The three monotheisms might converge on belief in the same God, but they don't agree on which day to set aside for worship. The seventh day of the Islamic week is Friday; most businesses are closed for the day--certainly after noon--although some will open in the evening to entice weekend shoppers. The Jewish sabbath starts at sundown on Friday and runs until sunset Saturday--trying to get anywhere on a Friday night in Jerusalem is tricky, because the Israeli buses don't run again until Saturday evening, and so your best bet is to find a Palestinian taxi driver who won't gouge you too much. In Christian areas, Sunday is the day of worship. While this doesn't effect too many shops, and travel not at all, it does produce some headaches.
As a result, it's hard to get anything done in Palestine from Friday to Sunday. The NGOs (non-governmental organizations) and municipal offices I'm trying to work with basically all have 4-day work weeks. Throw Ramadan into this tangled mess of religious observance, and it gets harder to get any work done--Muslims get up before dawn to have breakfast, and then often go back to bed to sleep part of the day away, and things s l o w d o w n q u i t e a b i t . . .
So while I'm waiting for my contacts to get back to me, I've been walking around town, taking pictures of stuff. There are lots of buildings and projects with signs on them, attributing the construction, addition, or renovation to some international donor. It is in this context that USAID is marketing its projects quite heavily--as you can see below.
First off, a "typical" street view just east of the center of Ram'allah. This is looking west along An-Nahda Street. The radio station you see advertised on the billboard runs programming partially funded by USAID.

RECORDED DATA —
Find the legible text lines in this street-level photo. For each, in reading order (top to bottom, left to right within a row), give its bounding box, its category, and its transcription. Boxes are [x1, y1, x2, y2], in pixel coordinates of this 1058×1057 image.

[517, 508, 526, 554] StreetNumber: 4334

WHAT THIS EXERCISE ASKS —
1. Recast as a short bulleted list the paragraph of the text on days of worship in Palestine that begins "As a result, it's hard," keeping its main facts.
2. Carry the text on days of worship in Palestine forward from its final sentence.

WRITTEN RESPONSES —
1.
- Little work gets done in Palestine from Friday through Sunday.
- The NGOs and municipal offices the writer is working with effectively have four-day work weeks.
- Ramadan makes work even harder: Muslims rise before dawn to eat breakfast, often go back to bed for part of the day, and the pace slows considerably.

2.
This is facing the other direction from the previous shot--looking east. In the distance, you can see another billboard advertising a USAID program.
A bit closer, you can see it's the same program from the billboard I photographed earlier, over to the northeast near where I'm living--it's advertising USAID-funded programs to train health care workers.
A bit further east, towards the wealthier part of town, this billboard advertises another program. The caption reads:
Step by step
We rebuild and develop
Empowering more than 2000 youth leaders
From the American people (United States Agency for International Development)
There are two interesting things about this particular advertisement. First, the word for "empowering" (or "empowerment") is tamkeen--which is also the name of a specific aid project that aims to inculcate Arabs to Western norms of secular, civil society--through programs like coloring books for children, radio and television programs with strong women characters, education, etc. Second, this billboard seems to indicate that "empowering young leaders" has something to do with the media. In case you were wondering, the Tamkeen project is one of the "fall-back" programs in my research (meaning, it's big and widespread and ongoing, and is a bit too big for me to take on at the moment--but if I can't get any traction on my main project, this is what I'll dig into).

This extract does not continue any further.